After 20 years I finally noticed the newly emerging leaves of this tree; they are so dainty for such a large tree. It is Quercus palustris aka Pin Oak.
These began blooming today: The yellow flower is Erythronium americanum aka Dogtooth Violet or Trout Lily; the mottled foliage belongs to the Erythronium. The white flower is Bloodroot, aka Sanguinaria canadensis; the lobed leaves, upper right are Bloodroot’s. It has a wonderfully bloody root – great for Halloween.
Seems time to restart this blog since finally, after the long winter (not over yet – might still get snow) a smattering of bulbs have bloomed.
The Galanthus were first up, in mid-March.
Then the Crocus started to bloom during the first week of April. This is two weeks later than I’ve previously recorded their bloom. But it must have been tough to get through the heavy Easter snows.
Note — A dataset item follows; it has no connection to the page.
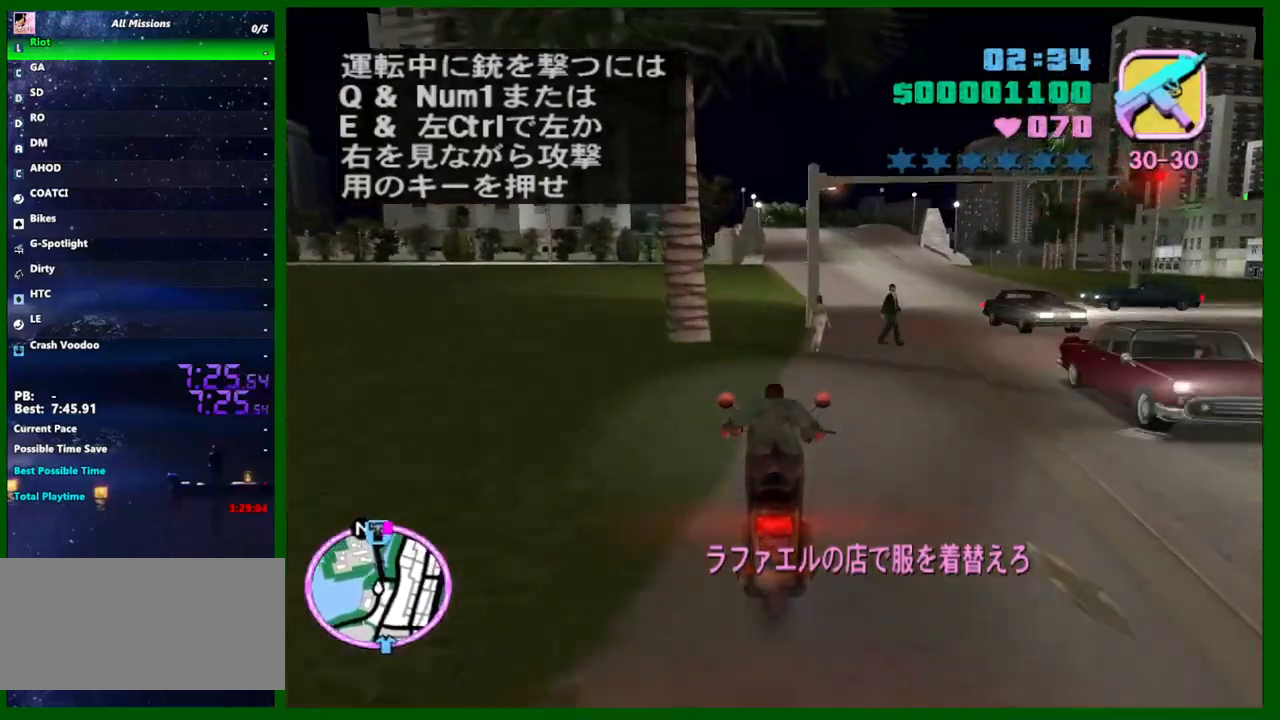
{"keys": ["d", "w"], "mouse": [], "events": [[83, "mouse_right", "up"], [500, "d", "down"]]}
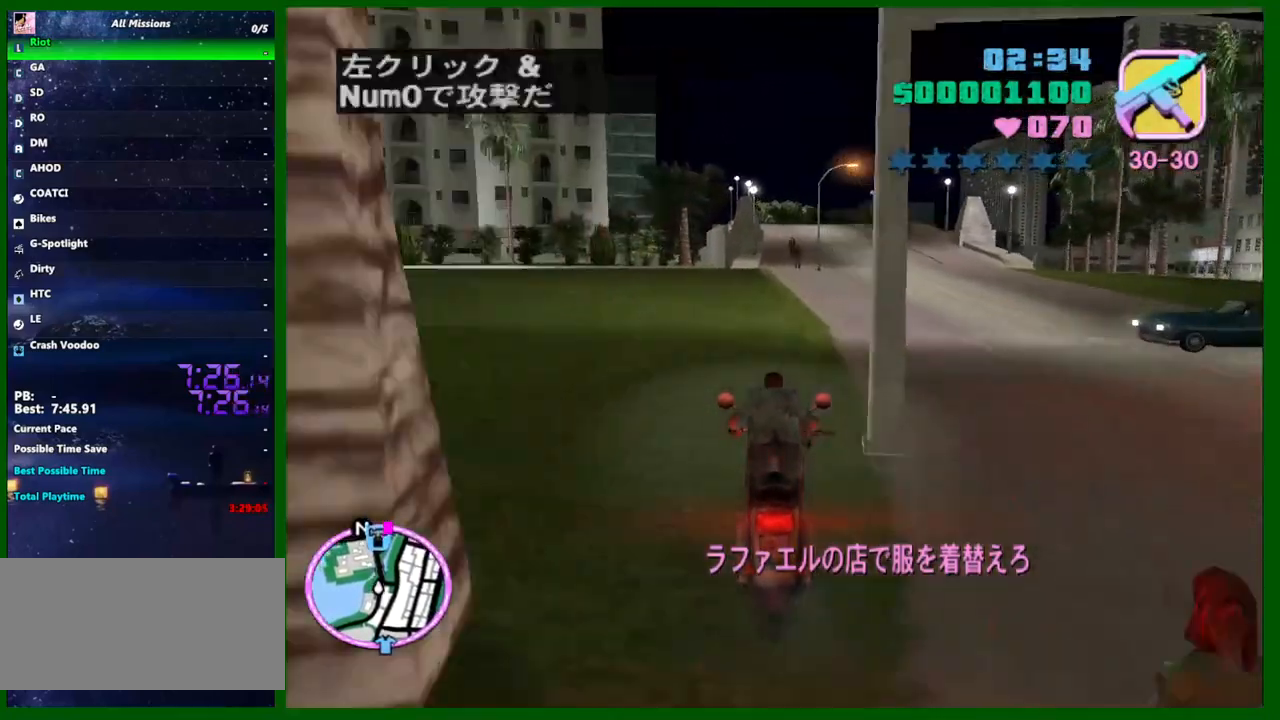
{"keys": ["w"], "mouse": [], "events": [[50, "d", "up"], [150, "mouse_right", "down"], [333, "mouse_right", "up"]]}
The first week of April the crocus looked great but now are all gone:( They can take the cold so what happened? I wonder if the warmth, 73 degrees, of last Tuesday was too much for them? Or could it be that as I raked the oak leaves off of them I damaged them somehow?
These crocus usually bloom for at least three weeks and I miss them already and now have to wait for another year. Happily some daffodils are ready to pop!
Week of August 27, 2007
Annuals: Allysum, Impatiens, Cosmos, Cleome, Angelonia, Salvia, NG Impatiens, Zinnias, Heliotrope
Perennials: Phlox, Rosa (but the Japanese Beetles get most), Veronica, Daylily (sporadic), Coreopsis, Gaura, Geranium (sporadic), Hydrangea, Knautia (sporadic, I cut it back), Verbena bonariensis, Kniphofia/torch lily (done mostly, one coming), Salvia, Rudbeckia, Sedum spectabiles, Perennial Ageratum, Hebe (or Heather?), Clematis.
Bulbs: Gladiolus (corm)
Blooming the week of July 29, 2007:
Annuals: Allysum, Hollyhock, Impatiens, Cosmos, Cleome, Angelonia, Salvia, NG Impatiens, Zinnias.
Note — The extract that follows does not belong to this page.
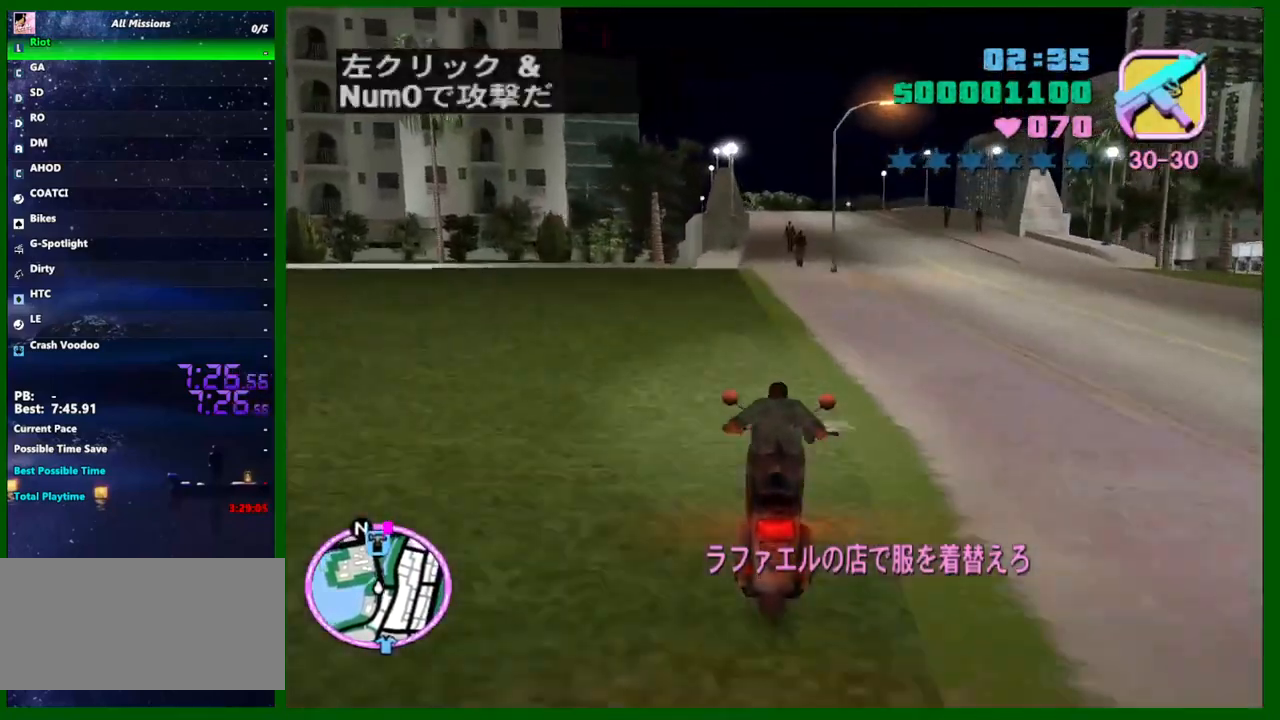
{"keys": ["w"], "mouse": ["right"], "events": [[17, "mouse_right", "down"], [250, "mouse_right", "up"], [433, "mouse_right", "down"]]}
Perennials: Phlox, Balloon/Platycodon, Rosa (but the Japanese Beetles get most), Veronica, Daylily (mostly done), Coreopsis, Gaura, Geranium (mostly done), Hosta, Hydrangea, Knautia, Verbena bonariensis, Kniphofia/torch lily, Daisy, Salvia, Rudbeckia, White Obedience Plant, Kansas Gay Feather.
Bulbs: Gladiolus (corm)
My original idea was to keep track of what blooms and when. Then I can know what to expect in following years and to use this journal to help when purchasing plants in the future. Thus I can fill in those areas and times when color is lacking.
In that vein, for the week of July 14, 2007:
Annuals: Allysum, Hollyhock, Impatiens, Cosmos, Cleome, Angelonia, Salvia, NG Impatiens
Perennials: Phlox, Balloon/platycodon, Rosa, Veronica, Daylily, Coreopsis, Geranium, Hosta, Hydrangea Knautia, Verbena Bonariensis, Kniphofia/torch lily, Daisy, Salvia.